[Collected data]
*****
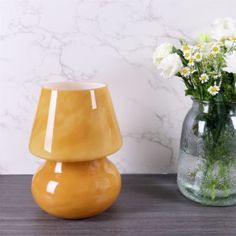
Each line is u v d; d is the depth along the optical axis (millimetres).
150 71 967
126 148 1021
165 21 940
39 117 737
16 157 1012
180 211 817
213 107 787
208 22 946
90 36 938
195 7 936
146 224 761
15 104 974
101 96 736
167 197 891
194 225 757
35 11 917
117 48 949
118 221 773
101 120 729
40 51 942
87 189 735
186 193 875
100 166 776
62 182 738
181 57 790
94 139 718
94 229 740
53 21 925
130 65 961
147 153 1025
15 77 956
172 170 1039
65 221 771
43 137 722
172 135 1014
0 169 1019
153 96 985
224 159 802
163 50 792
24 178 999
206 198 836
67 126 706
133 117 998
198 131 805
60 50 944
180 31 948
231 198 834
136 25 938
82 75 961
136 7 927
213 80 773
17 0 909
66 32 933
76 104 704
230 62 716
*****
▶ AIM OF THE EXERCISE
Drop the pictures and give every line above again exactly.

▶ ANSWER TO THE PROBLEM
Each line is u v d; d is the depth along the optical axis (millimetres).
150 71 967
126 148 1021
165 21 940
39 117 737
16 157 1012
180 211 817
213 107 787
208 22 946
90 36 938
195 7 936
146 224 761
15 104 974
101 96 736
167 197 891
194 225 757
35 11 917
117 48 949
118 221 773
101 120 729
40 51 942
87 189 735
186 193 875
100 166 776
62 182 738
181 57 790
94 139 718
94 229 740
53 21 925
130 65 961
147 153 1025
15 77 956
172 170 1039
65 221 771
43 137 722
172 135 1014
0 169 1019
153 96 985
224 159 802
163 50 792
24 178 999
206 198 836
67 126 706
133 117 998
198 131 805
60 50 944
180 31 948
231 198 834
136 25 938
82 75 961
136 7 927
213 80 773
17 0 909
66 32 933
76 104 704
230 62 716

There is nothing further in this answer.